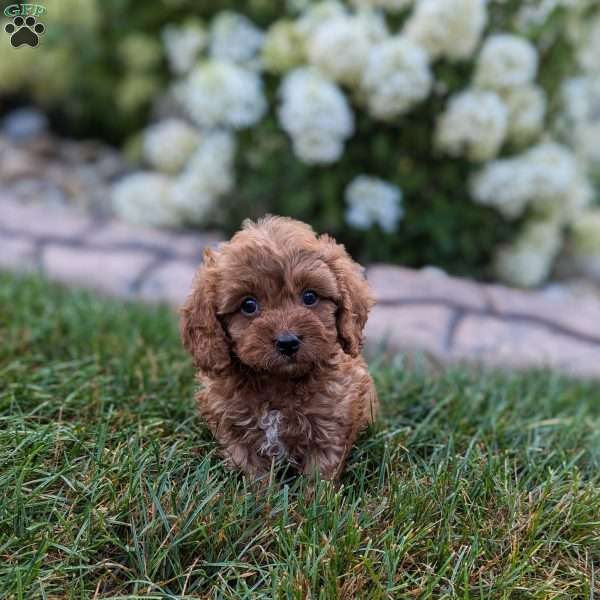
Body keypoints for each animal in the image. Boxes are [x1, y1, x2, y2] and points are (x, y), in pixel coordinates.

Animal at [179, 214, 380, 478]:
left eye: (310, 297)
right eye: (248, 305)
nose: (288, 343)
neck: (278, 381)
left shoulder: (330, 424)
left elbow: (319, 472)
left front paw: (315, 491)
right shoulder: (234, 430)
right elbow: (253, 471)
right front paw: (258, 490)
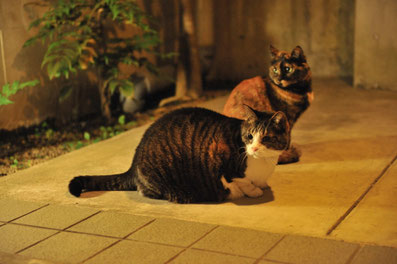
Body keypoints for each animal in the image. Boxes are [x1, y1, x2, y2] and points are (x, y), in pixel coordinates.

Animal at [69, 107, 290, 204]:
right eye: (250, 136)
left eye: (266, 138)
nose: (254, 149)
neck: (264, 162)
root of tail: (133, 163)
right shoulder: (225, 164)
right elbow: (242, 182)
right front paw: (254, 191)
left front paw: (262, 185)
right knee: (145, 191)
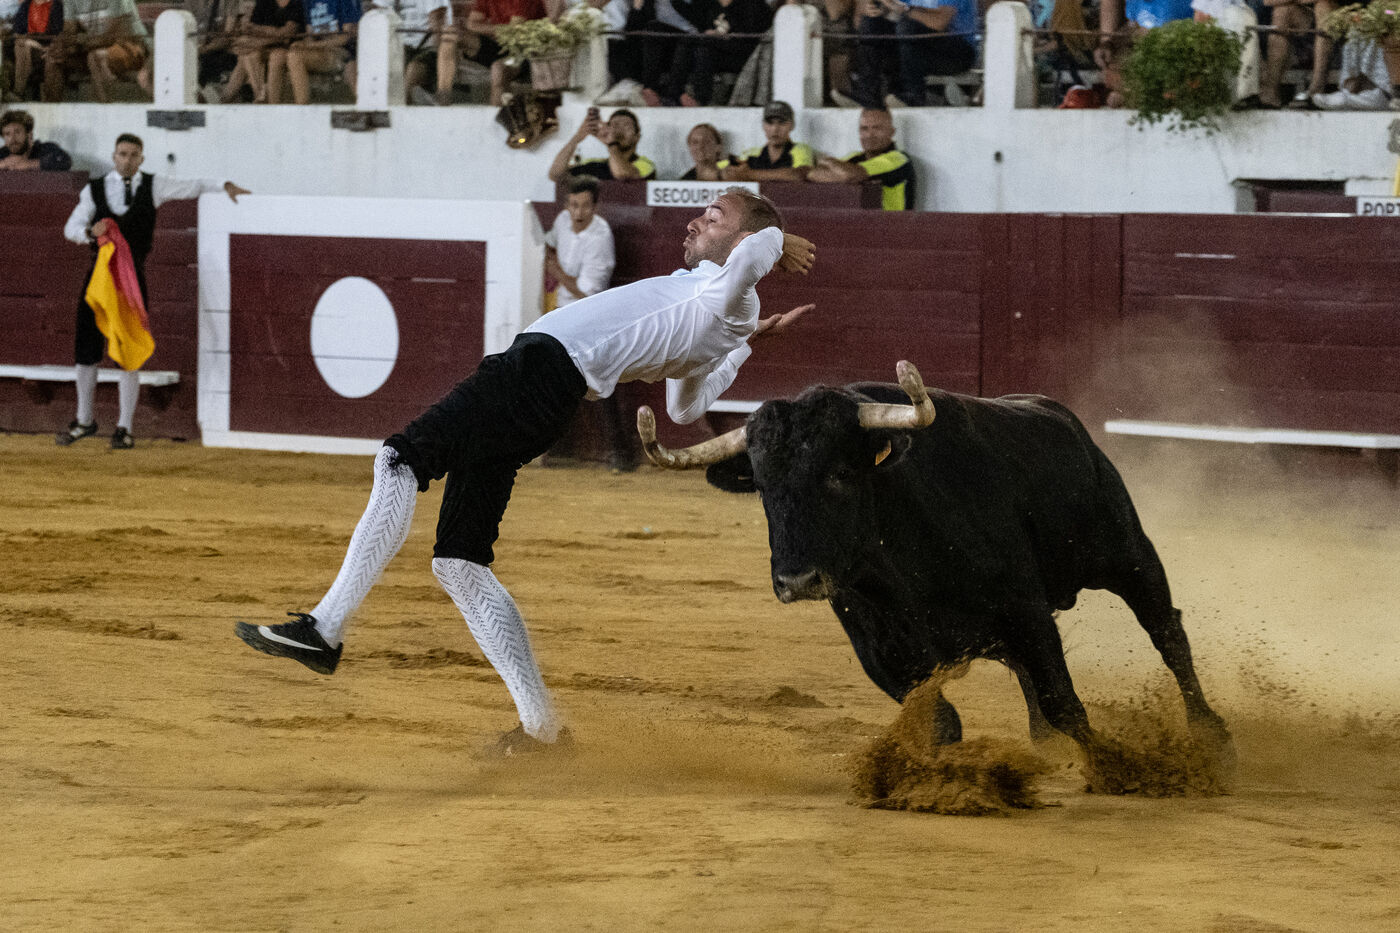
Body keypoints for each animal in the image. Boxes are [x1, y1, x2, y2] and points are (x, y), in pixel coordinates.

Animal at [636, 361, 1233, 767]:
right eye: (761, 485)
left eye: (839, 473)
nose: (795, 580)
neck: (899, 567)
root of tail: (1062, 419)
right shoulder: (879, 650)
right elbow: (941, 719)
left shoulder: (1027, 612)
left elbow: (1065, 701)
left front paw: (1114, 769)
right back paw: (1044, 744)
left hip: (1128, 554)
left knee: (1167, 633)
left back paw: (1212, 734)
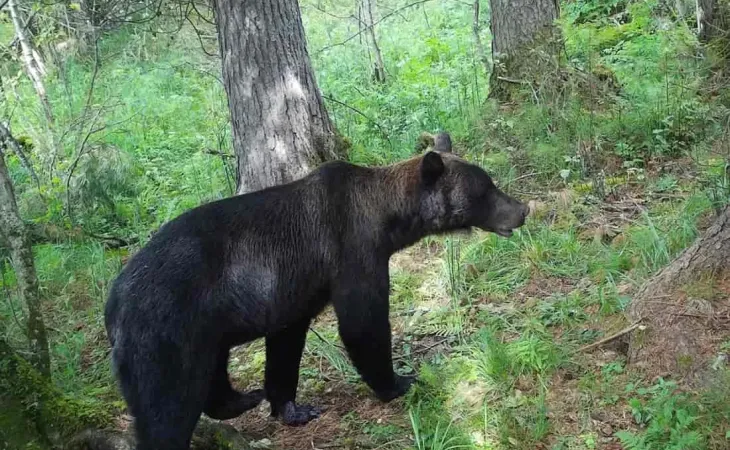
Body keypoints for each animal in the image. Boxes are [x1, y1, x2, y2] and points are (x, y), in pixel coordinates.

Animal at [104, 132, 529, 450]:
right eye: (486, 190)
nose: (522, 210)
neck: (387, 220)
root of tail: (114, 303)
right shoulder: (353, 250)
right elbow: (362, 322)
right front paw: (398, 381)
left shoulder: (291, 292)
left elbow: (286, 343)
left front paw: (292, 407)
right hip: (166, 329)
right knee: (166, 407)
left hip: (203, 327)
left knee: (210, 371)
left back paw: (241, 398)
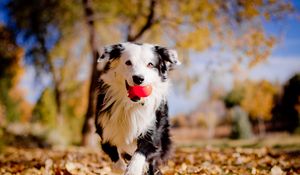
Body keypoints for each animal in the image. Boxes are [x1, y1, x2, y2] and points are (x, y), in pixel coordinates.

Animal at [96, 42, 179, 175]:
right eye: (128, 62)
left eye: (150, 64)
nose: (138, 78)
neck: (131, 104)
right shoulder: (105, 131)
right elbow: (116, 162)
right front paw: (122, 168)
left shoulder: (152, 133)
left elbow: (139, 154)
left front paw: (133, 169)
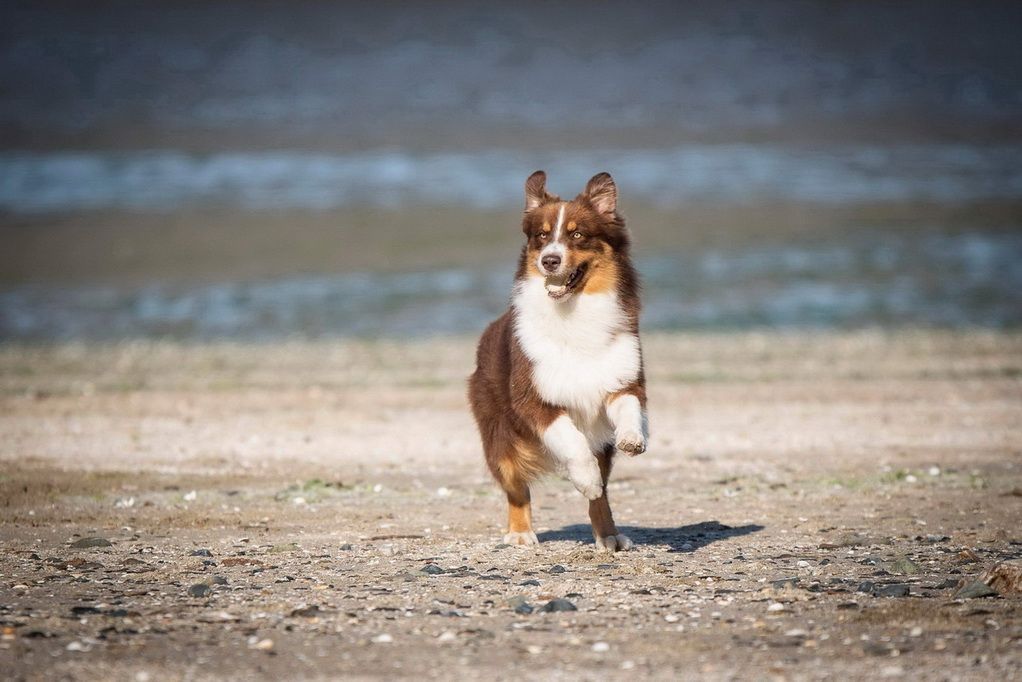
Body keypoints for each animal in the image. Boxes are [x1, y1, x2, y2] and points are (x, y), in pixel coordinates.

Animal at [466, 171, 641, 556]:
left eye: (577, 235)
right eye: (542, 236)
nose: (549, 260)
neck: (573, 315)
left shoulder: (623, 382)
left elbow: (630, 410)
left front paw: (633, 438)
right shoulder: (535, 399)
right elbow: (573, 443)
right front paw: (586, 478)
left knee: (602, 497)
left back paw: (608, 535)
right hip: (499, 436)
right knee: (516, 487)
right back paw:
━━━━━━━━━━━━━━━━━━━━
- **Problem details**:
From the records above, pull out every line containing the word "root".

- **Response**:
root of tail: (133, 163)
root of tail: (1062, 419)
root of tail: (114, 303)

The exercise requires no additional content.